Work request
Give again, word for word, each line below starting at the one that contains "left knee: (151, 423)" and ending at the one that contains "left knee: (77, 397)".

------ Records

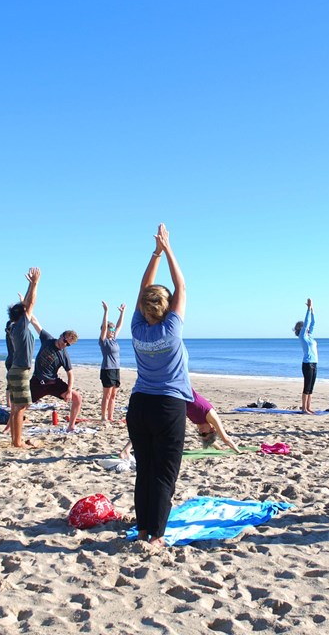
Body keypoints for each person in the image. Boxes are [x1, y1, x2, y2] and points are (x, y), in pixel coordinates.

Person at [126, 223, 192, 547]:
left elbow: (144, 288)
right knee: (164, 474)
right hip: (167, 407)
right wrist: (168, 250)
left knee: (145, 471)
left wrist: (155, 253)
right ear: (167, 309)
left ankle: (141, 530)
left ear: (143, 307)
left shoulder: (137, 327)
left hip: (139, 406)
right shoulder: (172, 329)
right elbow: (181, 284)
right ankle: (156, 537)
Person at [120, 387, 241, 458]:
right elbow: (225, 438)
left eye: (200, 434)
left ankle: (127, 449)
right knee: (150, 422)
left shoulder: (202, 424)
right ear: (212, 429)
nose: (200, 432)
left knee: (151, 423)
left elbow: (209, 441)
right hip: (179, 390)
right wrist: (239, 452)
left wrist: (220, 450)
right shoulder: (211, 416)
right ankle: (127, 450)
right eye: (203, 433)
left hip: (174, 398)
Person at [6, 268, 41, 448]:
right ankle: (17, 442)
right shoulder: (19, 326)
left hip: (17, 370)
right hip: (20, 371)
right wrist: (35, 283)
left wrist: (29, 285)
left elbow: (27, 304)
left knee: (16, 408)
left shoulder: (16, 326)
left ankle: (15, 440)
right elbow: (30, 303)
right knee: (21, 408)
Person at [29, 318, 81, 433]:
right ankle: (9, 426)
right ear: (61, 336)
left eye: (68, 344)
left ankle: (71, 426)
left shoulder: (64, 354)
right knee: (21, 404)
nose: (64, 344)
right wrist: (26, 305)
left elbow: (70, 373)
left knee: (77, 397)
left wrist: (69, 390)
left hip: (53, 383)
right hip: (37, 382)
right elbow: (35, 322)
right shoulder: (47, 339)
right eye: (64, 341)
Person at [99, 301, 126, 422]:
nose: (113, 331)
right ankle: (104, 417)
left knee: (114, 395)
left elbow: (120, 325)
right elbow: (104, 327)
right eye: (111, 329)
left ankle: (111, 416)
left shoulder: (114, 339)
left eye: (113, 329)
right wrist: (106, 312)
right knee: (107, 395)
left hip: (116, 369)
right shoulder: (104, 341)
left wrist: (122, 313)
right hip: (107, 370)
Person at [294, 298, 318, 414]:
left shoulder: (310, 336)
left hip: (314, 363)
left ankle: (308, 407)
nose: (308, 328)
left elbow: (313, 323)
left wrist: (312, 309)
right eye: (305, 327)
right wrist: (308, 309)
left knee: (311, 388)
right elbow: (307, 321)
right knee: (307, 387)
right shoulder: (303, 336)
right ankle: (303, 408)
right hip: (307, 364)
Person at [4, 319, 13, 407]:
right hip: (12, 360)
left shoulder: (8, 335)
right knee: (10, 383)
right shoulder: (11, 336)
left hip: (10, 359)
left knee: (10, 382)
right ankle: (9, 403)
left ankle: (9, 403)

------------
------ Records

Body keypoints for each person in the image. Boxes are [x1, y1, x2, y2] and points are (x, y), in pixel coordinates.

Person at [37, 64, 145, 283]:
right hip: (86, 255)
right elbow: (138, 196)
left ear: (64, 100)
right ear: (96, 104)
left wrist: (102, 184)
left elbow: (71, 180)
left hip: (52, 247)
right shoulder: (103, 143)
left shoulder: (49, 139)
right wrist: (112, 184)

------------
------ Records

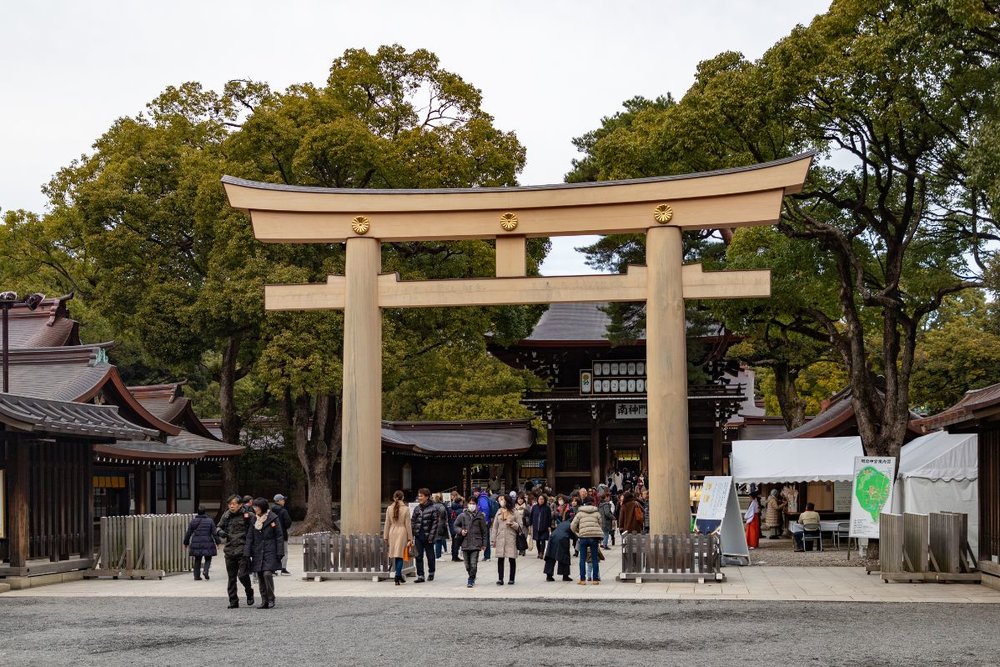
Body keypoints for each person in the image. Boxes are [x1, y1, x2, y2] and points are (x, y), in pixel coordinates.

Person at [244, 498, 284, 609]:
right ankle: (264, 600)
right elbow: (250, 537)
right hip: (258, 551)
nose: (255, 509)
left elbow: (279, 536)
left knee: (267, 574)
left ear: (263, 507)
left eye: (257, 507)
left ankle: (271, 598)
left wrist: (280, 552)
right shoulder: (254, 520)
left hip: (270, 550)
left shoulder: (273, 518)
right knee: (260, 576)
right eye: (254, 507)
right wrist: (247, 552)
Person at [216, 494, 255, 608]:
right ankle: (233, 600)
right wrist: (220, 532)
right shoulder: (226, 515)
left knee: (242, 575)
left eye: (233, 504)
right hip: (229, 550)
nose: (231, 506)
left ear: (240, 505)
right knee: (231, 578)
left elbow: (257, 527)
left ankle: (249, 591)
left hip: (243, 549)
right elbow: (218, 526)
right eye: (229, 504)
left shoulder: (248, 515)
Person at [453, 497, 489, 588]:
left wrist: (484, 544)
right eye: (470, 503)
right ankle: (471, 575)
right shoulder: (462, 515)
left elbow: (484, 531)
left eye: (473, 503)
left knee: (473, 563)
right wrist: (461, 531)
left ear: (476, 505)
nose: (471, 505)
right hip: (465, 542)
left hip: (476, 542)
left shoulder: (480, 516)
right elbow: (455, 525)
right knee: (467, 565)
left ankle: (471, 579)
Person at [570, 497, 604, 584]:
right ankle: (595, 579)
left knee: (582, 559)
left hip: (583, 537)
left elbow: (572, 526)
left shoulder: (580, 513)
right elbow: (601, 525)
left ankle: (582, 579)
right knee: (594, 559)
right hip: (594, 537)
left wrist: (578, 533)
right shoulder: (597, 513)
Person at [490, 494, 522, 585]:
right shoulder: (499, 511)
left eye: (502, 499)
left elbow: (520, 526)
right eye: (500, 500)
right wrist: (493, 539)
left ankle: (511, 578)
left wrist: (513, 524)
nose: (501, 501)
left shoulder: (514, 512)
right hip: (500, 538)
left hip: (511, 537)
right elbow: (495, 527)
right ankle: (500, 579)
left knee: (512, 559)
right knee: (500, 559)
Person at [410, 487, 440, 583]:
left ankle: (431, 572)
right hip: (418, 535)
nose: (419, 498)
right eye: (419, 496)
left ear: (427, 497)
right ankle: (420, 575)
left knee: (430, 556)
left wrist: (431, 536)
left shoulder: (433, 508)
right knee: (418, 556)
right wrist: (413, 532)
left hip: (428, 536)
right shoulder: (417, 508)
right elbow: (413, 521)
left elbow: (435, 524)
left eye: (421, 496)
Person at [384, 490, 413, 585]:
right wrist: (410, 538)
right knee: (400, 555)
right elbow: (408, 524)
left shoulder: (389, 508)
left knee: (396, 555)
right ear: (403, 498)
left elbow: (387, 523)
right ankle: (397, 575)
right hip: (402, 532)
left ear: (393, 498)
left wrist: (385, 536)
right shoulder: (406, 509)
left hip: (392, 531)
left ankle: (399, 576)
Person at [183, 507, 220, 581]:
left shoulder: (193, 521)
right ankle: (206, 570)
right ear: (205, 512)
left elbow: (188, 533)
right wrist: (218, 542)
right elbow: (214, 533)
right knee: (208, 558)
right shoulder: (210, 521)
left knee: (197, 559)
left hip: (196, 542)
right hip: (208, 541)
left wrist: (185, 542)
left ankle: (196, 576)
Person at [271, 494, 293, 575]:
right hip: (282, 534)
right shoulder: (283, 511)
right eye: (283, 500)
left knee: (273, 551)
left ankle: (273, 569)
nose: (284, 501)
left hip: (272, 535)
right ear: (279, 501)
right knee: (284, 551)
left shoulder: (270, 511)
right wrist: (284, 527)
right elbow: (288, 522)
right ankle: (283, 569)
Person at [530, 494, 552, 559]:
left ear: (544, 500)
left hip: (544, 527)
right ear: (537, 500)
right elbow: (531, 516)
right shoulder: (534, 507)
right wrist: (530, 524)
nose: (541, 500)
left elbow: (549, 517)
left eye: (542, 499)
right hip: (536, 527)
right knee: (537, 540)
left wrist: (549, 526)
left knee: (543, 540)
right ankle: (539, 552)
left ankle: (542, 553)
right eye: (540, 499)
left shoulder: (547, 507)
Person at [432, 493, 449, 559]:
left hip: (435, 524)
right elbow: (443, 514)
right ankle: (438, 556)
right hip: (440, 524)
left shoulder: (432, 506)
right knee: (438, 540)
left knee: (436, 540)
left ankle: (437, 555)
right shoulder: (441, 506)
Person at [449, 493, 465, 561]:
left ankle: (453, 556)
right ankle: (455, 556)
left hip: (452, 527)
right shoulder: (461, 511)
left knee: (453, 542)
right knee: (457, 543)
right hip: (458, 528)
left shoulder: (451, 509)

------------

Answer space
left knee: (151, 423)
left elbow: (209, 441)
right hip: (179, 390)
right wrist: (239, 452)
left wrist: (220, 450)
right shoulder: (211, 416)
right ankle: (127, 450)
right eye: (203, 433)
left hip: (174, 398)
Person at [6, 268, 41, 448]:
right ankle: (17, 442)
right shoulder: (19, 326)
left hip: (17, 370)
right hip: (20, 371)
right wrist: (35, 283)
left wrist: (29, 285)
left elbow: (27, 304)
left knee: (16, 408)
left shoulder: (16, 326)
left ankle: (15, 440)
right elbow: (30, 303)
right knee: (21, 408)
Person at [29, 318, 81, 433]:
right ankle: (9, 426)
right ear: (61, 336)
left eye: (68, 344)
left ankle: (71, 426)
left shoulder: (64, 354)
right knee: (21, 404)
nose: (64, 344)
right wrist: (26, 305)
left elbow: (70, 373)
left knee: (77, 397)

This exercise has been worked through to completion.